Belize has taken the first step in removing Queen Elizabeth as head of state following Prince William and Kate Middleton’s three-day visit to the country from Saturday (March 19) to Monday (March 21).
According to reports, the Belize government is looking into becoming a republic and has already advised the People’s Constitutional Commission, a body under the Constitutional and Political Reform Ministry, which will be holding consultations across the country on the continuing decolonisation process.
“The decolonisation process is enveloping the Caribbean region – perhaps it is time for Belize to take the next step in truly owning our independence,” a Belize government minister says.
The relationship between Britain and Belize has soured in recent years, and the Duke and Duchess of Cambridge got to experience first-hand just how strained the relationship has gotten.
While touring the northern Caribbean country, the Duke and Duchess were met with angry protesters who demanded an apology for slavery and reparations for a ‘colonial legacy of theft’.

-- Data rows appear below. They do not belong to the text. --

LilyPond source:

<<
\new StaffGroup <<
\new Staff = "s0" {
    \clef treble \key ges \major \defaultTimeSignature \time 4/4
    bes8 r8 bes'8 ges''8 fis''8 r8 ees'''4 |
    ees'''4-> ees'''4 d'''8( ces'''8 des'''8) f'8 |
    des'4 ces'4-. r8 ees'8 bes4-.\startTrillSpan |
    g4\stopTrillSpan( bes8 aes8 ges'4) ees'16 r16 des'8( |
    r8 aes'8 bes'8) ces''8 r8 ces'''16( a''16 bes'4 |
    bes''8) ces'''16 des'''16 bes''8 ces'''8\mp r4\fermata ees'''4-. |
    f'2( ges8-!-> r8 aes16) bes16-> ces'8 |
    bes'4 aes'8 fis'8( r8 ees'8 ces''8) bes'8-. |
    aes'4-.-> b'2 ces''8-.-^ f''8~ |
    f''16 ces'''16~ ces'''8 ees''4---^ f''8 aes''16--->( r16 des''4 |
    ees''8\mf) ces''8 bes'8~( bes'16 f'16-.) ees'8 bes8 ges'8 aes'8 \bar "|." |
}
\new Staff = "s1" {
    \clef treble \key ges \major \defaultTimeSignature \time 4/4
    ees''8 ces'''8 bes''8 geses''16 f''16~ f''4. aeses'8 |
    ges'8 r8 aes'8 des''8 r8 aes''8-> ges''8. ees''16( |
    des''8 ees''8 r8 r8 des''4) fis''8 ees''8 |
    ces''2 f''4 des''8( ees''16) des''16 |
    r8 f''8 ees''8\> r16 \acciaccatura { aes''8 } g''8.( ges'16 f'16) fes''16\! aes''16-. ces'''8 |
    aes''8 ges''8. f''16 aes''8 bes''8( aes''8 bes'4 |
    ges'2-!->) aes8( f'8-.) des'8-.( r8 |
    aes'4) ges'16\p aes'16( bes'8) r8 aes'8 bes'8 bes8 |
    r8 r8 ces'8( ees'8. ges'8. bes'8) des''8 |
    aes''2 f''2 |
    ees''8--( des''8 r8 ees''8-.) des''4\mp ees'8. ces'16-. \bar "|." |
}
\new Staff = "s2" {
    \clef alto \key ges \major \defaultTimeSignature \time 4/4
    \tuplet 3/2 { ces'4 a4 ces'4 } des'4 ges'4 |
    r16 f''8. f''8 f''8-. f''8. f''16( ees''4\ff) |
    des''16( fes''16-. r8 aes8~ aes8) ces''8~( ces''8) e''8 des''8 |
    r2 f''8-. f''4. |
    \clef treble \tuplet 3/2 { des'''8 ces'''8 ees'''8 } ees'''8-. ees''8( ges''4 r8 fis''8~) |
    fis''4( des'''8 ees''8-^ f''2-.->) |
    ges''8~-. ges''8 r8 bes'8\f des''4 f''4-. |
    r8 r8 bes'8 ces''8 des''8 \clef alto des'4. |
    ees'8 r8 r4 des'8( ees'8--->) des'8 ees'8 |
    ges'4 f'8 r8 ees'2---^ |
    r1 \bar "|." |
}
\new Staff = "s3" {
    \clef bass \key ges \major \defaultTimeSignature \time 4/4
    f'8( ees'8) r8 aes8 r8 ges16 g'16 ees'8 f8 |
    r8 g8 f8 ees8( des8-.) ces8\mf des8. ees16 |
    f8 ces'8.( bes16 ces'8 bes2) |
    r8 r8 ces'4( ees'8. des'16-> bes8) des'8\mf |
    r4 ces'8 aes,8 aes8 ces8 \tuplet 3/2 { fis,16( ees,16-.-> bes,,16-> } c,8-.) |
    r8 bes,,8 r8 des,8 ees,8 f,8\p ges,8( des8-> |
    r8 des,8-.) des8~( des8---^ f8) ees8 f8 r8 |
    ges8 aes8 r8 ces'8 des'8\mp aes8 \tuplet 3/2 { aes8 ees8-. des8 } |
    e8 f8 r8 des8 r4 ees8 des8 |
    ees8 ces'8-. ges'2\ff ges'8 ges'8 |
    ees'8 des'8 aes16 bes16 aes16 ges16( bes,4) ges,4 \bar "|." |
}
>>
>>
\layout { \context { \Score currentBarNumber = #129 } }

The royals were also left with no choice but to cancel an engagement they had planned in the country due to protests against the monarchy.

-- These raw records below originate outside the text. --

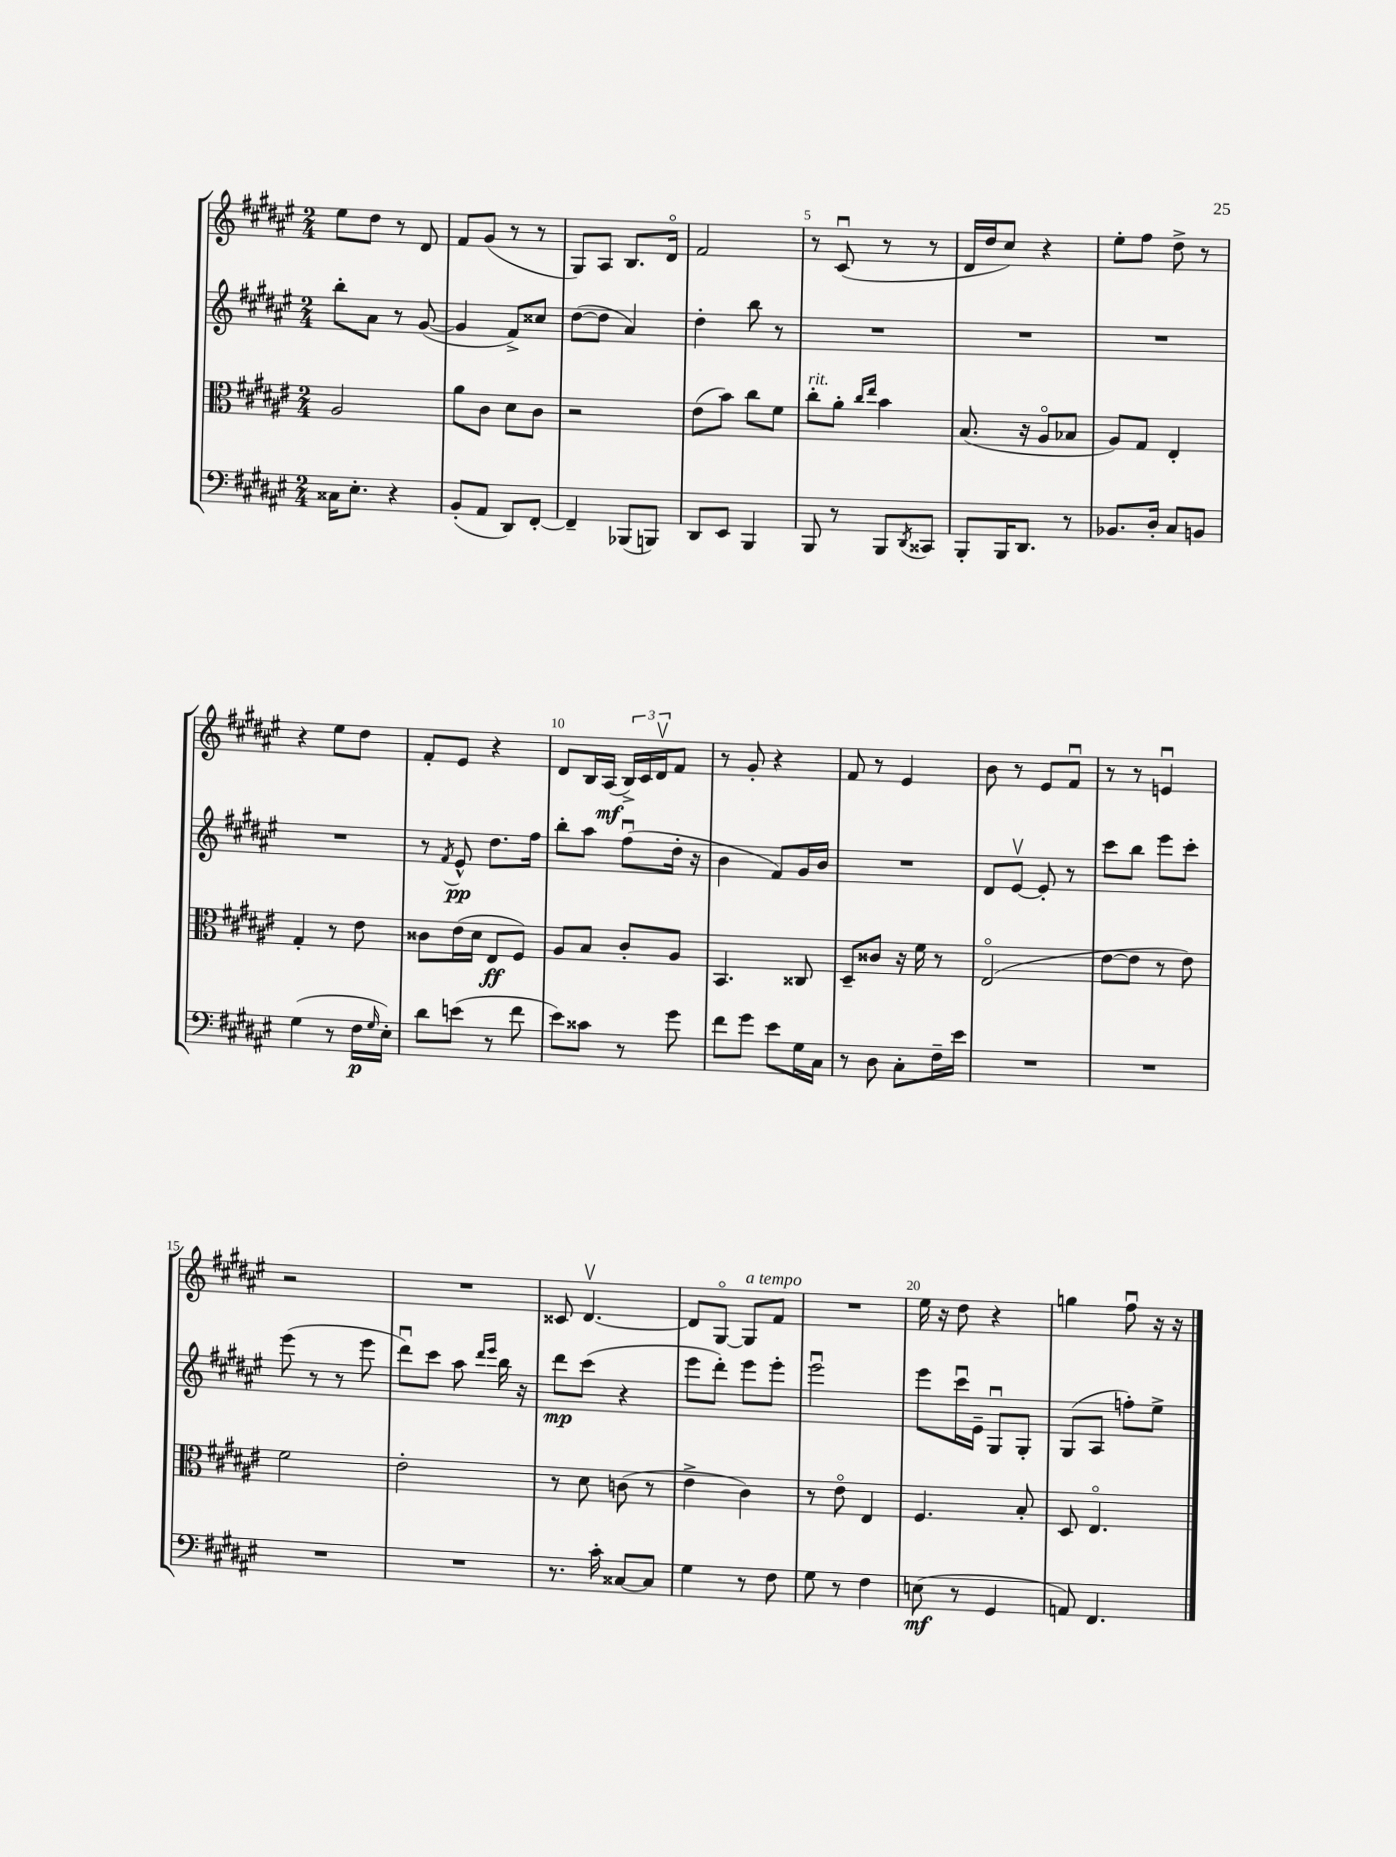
<<
\new StaffGroup <<
\new Staff = "s0" {
    \clef treble \key fis \major \numericTimeSignature \time 2/4
    eis''8 dis''8 r8 dis'8 |
    fis'8 gis'8( r8 r8 |
    gis8) ais8 b8. dis'16\flageolet |
    fis'2 |
    r8 cis'8\downbow( r8 r8 |
    dis'16 dis''16 cis''8) r4 |
    eis''8-. fis''8 dis''8-> r8 |
    r4 eis''8 dis''8 |
    fis'8-. eis'8 r4 |
    dis'8 b16 ais16\mf( \tuplet 3/2 { b16->) cis'16 dis'16\upbow } fis'8 |
    r8 gis'8-. r4 |
    fis'8 r8 eis'4 |
    b'8 r8 eis'8 fis'8\downbow |
    r8 r8 e'4\downbow |
    r2 |
    R2 |
    cisis'8 dis'4.~\upbow |
    dis'8 gis8~\flageolet gis8^\markup { \italic "a tempo" } fis'8 |
    R2 |
    eis''16 r16 dis''8 r4 |
    g''4 fis''8\downbow r16 r16 \bar "|." |
}
\new Staff = "s1" {
    \clef treble \key fis \major \numericTimeSignature \time 2/4
    b''8-. ais'8 r8 gis'8~( |
    gis'4 fis'8->) cisis''8 |
    dis''8~( dis''8 ais'4) |
    dis''4-. b''8 r8 |
    R2 |
    R2 |
    R2 |
    R2 |
    r8 \acciaccatura { fis'8 } eis'8-^\pp dis''8. fis''16 |
    b''8-. ais''8 fis''8\downbow( dis''16-. r16 |
    b'4 fis'8) gis'16 b'16 |
    R2 |
    dis'8 eis'8~\upbow eis'8-. r8 |
    cis'''8 b''8 eis'''8 cis'''8-. |
    eis'''8( r8 r8 eis'''8 |
    dis'''8\downbow) cis'''8 ais''8 \grace { dis'''16 eis'''16 } b''16 r16 |
    dis'''8\mp cis'''8( r4 |
    eis'''8 dis'''8-.) eis'''8 eis'''8-. |
    eis'''2\downbow |
    eis'''8 cis'''16\downbow eis'16-- gis8\downbow gis8-. |
    gis8( ais8 f''8-.) eis''8-> \bar "|." |
}
\new Staff = "s2" {
    \clef alto \key fis \major \numericTimeSignature \time 2/4
    ais2 |
    ais'8 cis'8 dis'8 cis'8 |
    r2 |
    eis'8( b'8) cis''8 fis'8 |
    cis''8-.^\markup { \italic "rit." } ais'8-. \grace { cis''16 eis''16 } b'4 |
    b8.( r16 ais8\flageolet bes8 |
    ais8) gis8 eis4-. |
    gis4-. r8 eis'8 |
    cisis'8 eis'16( dis'16 eis8\ff fis8) |
    ais8 b8 cis'8-. ais8 |
    b,4. cisis8 |
    dis8-- cisis'8 r16 fis'16 r8 |
    eis2\flageolet( |
    eis'8~ eis'8 r8 eis'8) |
    fis'2 |
    eis'2-. |
    r8 dis'8 c'8( r8 |
    eis'4-> cis'4) |
    r8 eis'8\flageolet eis4 |
    fis4. b8-. |
    dis8 eis4.\flageolet \bar "|." |
}
\new Staff = "s3" {
    \clef bass \key fis \major \numericTimeSignature \time 2/4
    cisis16 eis8.-. r4 |
    b,8-.( ais,8 dis,8) fis,8~-. |
    fis,4-- bes,,8( b,,8) |
    dis,8 eis,8 b,,4 |
    b,,8 r8 b,,8 \acciaccatura { dis,8 } cisis,8 |
    b,,8-. b,,16 dis,8. r8 |
    bes,8. dis16-. cis8 b,8 |
    gis4( r8 fis16\p \grace { gis16 } eis16-.) |
    dis'8 e'8( r8 fis'8 |
    eis'8) cisis'8 r8 gis'8 |
    fis'8 gis'8 eis'8 gis16 cis16 |
    r8 dis8 cis8-. fis16-- eis'16 |
    R2 |
    R2 |
    R2 |
    R2 |
    r8. cis'16-. cisis8~ cisis8 |
    gis4 r8 fis8 |
    gis8 r8 fis4 |
    e8\mf( r8 gis,4 |
    a,8) fis,4. \bar "|." |
}
>>
>>
\layout { \context { \Score \override BarNumber.break-visibility = ##(#f #t #t) barNumberVisibility = #(every-nth-bar-number-visible 5) } }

After Kate and William completed their Belize tour on the first leg of their official visit. They then left Belize for Jamaica where they were also met with similar protests.
Following their arrival in Jamaica on Tuesday (March 22), the Prince and his wife Kate met with Prime Minister Andrew Holness on Wednesday (March 23) for a courtesy call.

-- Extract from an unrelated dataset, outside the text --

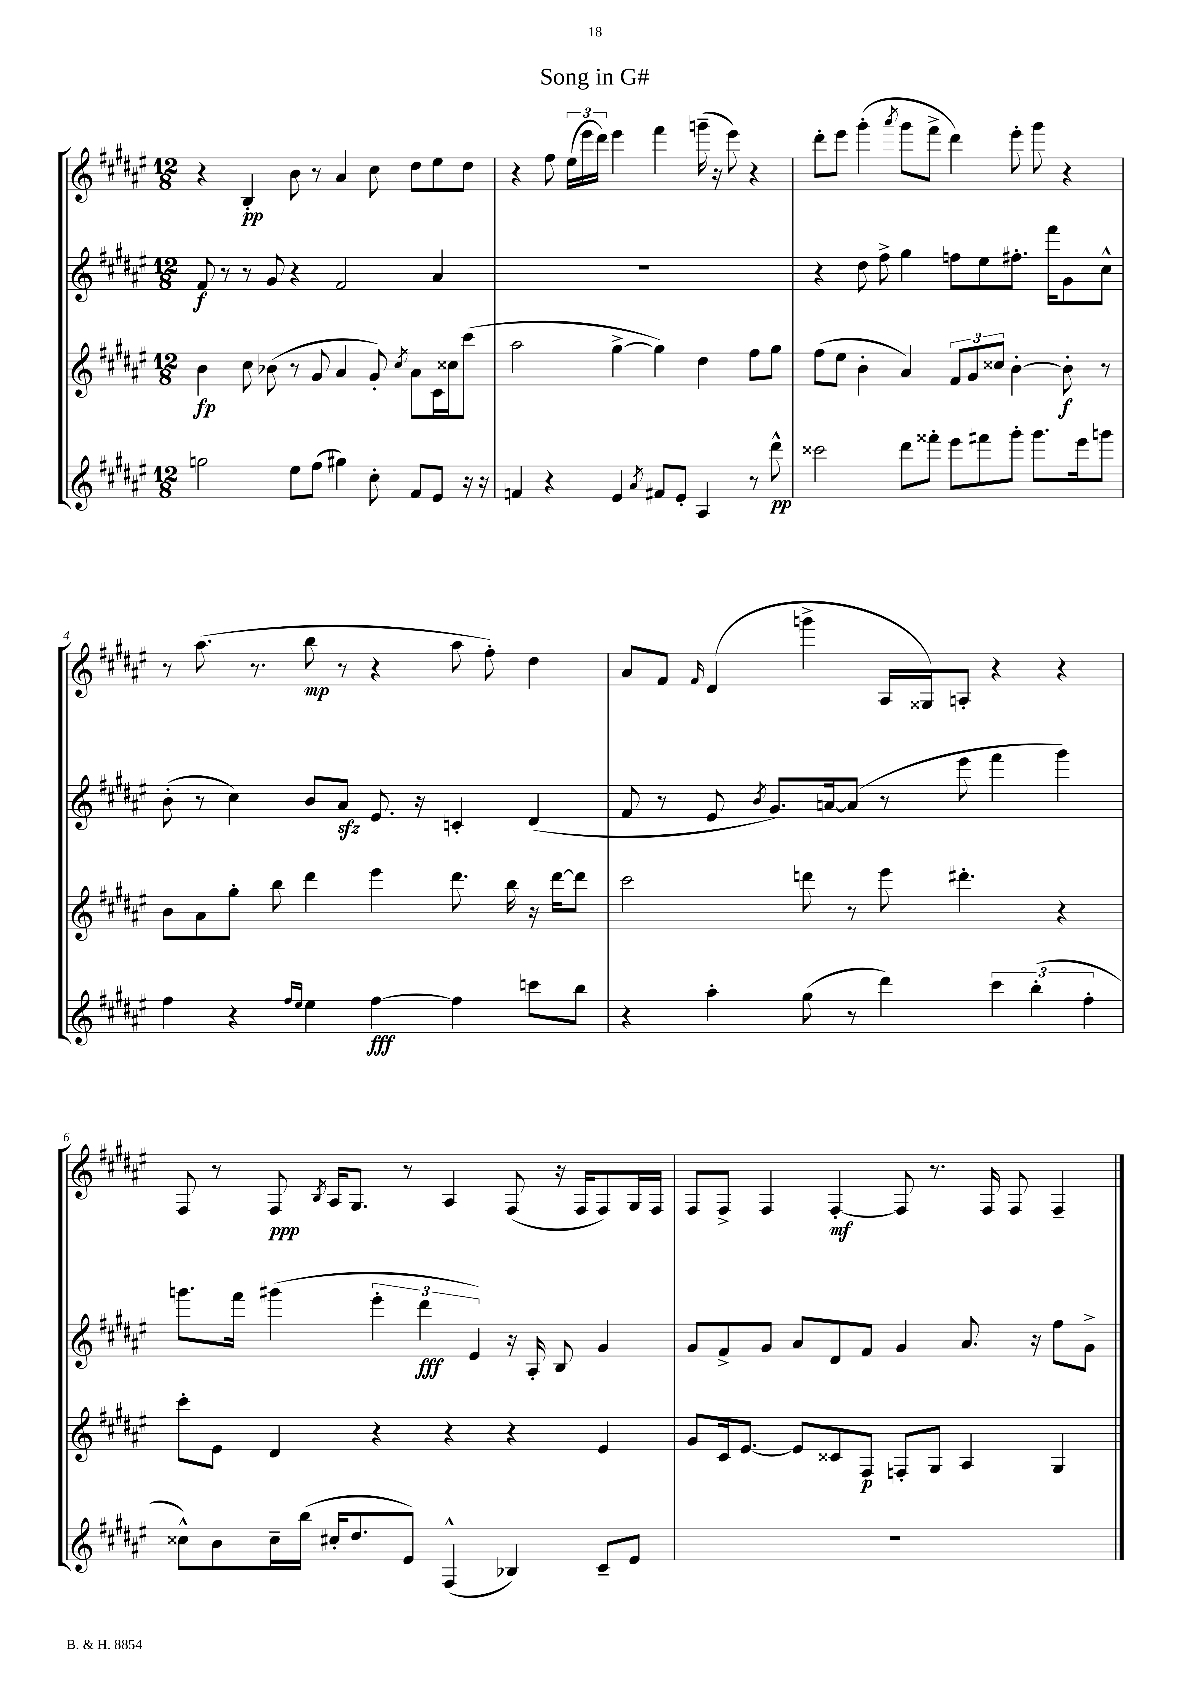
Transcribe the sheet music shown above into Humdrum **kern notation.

In the meeting with the royals, Holness echoed the sentiments of Jamaicans, telling the couple that the country is “moving on” and intend to fulfil its “true ambition” to be “independent.”
“Jamaica is as you would see a country that is very proud of its history, very proud of what we have achieved and we are moving on, and we intend to attain in short order and fulfil our true ambition as an independent, developed, prosperous country,” Holness said.
Additionally, the PM seemingly addressed ongoing protests against the monarchy over its slavery past.
“There are issues here which are, as you would know, unresolved,” he continued.
“But your presence gives an opportunity for those issues to be placed in context, put front and centre, and to be addressed as best as we can,” the prime minister added.
Though the PM signalled Jamaica becoming a Republic, according to a recent survey many Jamaicans are still torn on whether this is a good move for the country, while others think that the government is selling a dream that will never happen.
The couple departed Jamaica on Thursday (March 24) for the Bahamas to complete their third and final leg of the Caribbean tour in celebration of the Queen’s platinum jubilee, marking her 70 years on the English throne.